USA, GOV

Congress created the Federal Housing Administration (FHA) in 1934. The FHA became a part of the Department of Housing and Urban Development's (HUD) Office of Housing in 1965.

During the 1940s, FHA programs helped finance military housing and homes for returning veterans and their families after the war.

In the 1950s, 1960s and 1970s, the FHA helped to spark the production of millions of units of privately-owned apartments for elderly, handicapped and lower income Americans. When soaring inflation and energy costs threatened the survival of thousands of private apartment buildings in the 1970s, FHA's emergency financing kept cash-strapped properties afloat.

The FHA moved in to steady falling home prices and made it possible for potential homebuyers to get the financing they needed when recession prompted private mortgage insurers to pull out of oil producing states in the 1980s.

By 2001, the nation's homeownership rate had soared to an all time high of 68.1 percent as of the third quarter that year.

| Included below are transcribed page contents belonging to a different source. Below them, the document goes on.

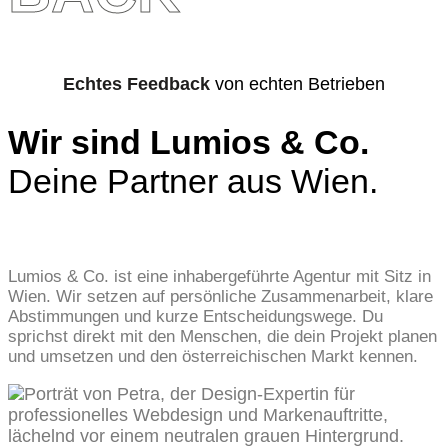
Echtes Feedback
von echten Betrieben
Wir sind Lumios & Co.
Deine Partner aus Wien.
Lumios & Co. ist eine inhabergeführte Agentur mit Sitz in
Wien. Wir setzen auf persönliche Zusammenarbeit, klare
Abstimmungen und kurze Entscheidungswege. Du
sprichst direkt mit den Menschen, die dein Projekt planen
und umsetzen und den österreichischen Markt kennen.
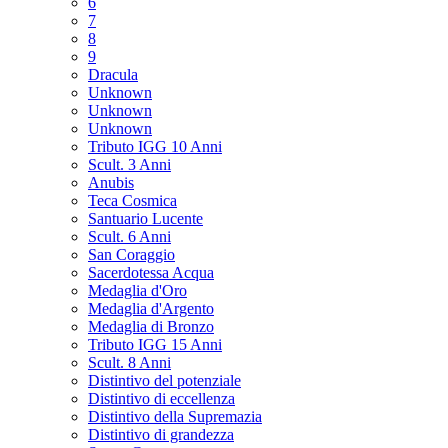
6
7
8
9
Dracula
Unknown
Unknown
Unknown
Tributo IGG 10 Anni
Scult. 3 Anni
Anubis
Teca Cosmica
Santuario Lucente
Scult. 6 Anni
San Coraggio
Sacerdotessa Acqua
Medaglia d'Oro
Medaglia d'Argento
Medaglia di Bronzo
Tributo IGG 15 Anni
Scult. 8 Anni
Distintivo del potenziale
Distintivo di eccellenza
Distintivo della Supremazia
Distintivo di grandezza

The FHA and HUD have insured over 34 million home mortgages and 47,205 multifamily project mortgages since 1934. FHA currently has 4.8 million insured single family mortgages and 13,000 insured multifamily projects in its portfolio.

In the more than 60 years since the FHA was created, much has changed and Americans are now arguably the best housed people in the world. HUD has helped greatly with that success.